Thursday, February 8, 2024

 


1946


If I were a writer of mid-length fiction, I would focus on a sole man in his 60's, named Christian, who walked, and then rode in a donkey cart, from Poland to Alsace-Lorraine in the summer of 1946.  (What the women generally went through I find too horrifying to articulate.  Others, of course, have done it well.)  

How he found the better part of a gold tooth in the underbrush by the side of the road.  The boy with the entrenching tool who did most of the hard work in burying the dead, while the common role of Christian was to say a nondenominational and perfunctory prayer.  The general disappointment among the surviving women that the war had emasculated him.

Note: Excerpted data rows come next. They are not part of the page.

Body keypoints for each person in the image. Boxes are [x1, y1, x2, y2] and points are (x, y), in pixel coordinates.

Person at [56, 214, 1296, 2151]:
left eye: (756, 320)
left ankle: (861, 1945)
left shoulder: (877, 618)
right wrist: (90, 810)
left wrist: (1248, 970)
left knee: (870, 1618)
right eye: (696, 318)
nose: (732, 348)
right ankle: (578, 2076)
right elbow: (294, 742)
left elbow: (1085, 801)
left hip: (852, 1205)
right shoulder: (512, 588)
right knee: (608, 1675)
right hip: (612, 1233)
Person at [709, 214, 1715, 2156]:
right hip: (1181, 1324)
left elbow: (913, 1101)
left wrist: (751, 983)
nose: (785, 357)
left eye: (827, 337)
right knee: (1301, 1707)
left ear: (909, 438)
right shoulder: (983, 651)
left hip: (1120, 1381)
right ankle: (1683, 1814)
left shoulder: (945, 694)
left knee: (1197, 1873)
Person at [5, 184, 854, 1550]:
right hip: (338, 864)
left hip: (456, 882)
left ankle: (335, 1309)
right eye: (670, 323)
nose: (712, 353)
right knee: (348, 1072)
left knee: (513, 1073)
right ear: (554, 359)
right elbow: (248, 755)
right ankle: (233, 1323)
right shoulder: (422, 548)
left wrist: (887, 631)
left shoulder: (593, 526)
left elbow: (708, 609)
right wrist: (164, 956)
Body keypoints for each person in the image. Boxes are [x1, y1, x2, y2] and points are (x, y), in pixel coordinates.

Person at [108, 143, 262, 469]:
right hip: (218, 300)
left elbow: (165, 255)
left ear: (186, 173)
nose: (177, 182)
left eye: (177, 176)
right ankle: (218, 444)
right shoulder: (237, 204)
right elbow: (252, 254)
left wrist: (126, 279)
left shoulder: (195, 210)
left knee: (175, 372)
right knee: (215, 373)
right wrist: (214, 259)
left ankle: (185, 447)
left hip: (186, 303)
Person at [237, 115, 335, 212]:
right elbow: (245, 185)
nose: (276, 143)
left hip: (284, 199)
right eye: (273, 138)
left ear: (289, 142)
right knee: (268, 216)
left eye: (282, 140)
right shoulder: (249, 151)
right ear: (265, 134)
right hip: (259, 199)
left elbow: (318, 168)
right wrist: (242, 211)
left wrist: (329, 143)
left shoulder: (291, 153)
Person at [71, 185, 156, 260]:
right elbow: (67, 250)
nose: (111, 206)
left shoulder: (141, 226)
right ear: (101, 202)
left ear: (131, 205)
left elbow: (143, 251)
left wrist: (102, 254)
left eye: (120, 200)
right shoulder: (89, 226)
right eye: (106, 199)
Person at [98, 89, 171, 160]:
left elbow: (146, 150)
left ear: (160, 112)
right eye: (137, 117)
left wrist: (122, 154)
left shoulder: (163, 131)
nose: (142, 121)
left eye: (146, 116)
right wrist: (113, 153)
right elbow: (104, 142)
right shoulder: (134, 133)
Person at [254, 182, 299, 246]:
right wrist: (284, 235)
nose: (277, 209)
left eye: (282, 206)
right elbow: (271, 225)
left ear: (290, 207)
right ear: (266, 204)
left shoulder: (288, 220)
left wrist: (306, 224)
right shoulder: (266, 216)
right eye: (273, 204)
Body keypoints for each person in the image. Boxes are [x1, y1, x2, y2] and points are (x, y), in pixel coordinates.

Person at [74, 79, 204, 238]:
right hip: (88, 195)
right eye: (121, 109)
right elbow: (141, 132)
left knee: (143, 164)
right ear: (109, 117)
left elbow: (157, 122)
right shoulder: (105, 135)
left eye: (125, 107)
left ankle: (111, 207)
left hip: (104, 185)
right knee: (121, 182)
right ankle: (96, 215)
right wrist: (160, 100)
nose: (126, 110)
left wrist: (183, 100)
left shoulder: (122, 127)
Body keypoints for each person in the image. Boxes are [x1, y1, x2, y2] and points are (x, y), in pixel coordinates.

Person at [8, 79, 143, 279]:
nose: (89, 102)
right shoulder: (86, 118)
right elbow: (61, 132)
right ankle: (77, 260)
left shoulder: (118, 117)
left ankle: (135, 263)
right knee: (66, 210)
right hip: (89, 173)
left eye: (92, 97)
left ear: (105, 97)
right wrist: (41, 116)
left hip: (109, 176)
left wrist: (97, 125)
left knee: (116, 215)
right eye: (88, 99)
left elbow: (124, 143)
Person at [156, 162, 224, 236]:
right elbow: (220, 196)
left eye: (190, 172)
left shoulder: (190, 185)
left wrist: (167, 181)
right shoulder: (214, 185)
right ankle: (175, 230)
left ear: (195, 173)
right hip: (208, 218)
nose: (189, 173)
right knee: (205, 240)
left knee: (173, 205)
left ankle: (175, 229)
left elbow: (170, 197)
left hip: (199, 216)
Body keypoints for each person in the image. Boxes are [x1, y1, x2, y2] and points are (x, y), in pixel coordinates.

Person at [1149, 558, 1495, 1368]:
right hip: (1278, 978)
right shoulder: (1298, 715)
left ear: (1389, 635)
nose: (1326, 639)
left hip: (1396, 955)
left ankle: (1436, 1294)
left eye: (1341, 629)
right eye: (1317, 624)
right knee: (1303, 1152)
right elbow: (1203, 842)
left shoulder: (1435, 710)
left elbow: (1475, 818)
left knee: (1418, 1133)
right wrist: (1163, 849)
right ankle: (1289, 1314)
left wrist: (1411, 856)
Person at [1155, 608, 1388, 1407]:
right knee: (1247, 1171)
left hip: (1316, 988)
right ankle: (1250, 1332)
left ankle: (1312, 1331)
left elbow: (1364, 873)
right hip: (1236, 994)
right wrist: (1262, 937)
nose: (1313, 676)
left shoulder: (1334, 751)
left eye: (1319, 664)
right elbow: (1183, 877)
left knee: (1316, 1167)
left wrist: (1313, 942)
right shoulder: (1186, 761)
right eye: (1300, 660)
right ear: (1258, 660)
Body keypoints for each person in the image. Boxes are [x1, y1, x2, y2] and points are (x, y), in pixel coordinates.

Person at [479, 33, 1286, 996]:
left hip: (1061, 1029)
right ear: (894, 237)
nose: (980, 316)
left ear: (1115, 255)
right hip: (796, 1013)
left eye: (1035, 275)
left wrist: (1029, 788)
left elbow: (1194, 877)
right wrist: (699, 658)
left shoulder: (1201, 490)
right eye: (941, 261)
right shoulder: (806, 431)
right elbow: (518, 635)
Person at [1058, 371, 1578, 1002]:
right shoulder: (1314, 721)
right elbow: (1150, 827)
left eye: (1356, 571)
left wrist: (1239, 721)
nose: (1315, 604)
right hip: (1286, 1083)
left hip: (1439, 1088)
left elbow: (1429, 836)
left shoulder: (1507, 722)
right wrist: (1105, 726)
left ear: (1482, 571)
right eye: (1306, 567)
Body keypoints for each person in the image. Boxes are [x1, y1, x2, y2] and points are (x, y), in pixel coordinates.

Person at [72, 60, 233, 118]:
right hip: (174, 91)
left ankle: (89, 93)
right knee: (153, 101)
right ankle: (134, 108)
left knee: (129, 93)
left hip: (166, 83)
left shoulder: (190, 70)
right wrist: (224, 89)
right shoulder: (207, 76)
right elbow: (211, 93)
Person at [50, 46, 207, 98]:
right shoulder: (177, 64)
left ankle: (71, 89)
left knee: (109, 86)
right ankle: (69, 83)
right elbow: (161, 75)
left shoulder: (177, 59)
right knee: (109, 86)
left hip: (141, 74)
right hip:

A pheasant for dinner!  A soup of dandelions and wild berries, boiled in an overturned Wehrmacht helmet nestled in some hot coals.  A weasel, and later a feral cat.  The donkey Ulysses himself at the end of the road, with the rest of him traded to villagers for some clean clothes.

His body strong enough to fend off typhus during the trek.  But, from 1948 according to the locals, half of his handprint in blood on a slab of cement, non-structural, in the root cellar of a minor aristocrat.  Not from an act of violence, but a sudden generalized hemorrhage of the lungs that was attributed to Silesian coal dust and other assaults common to the age.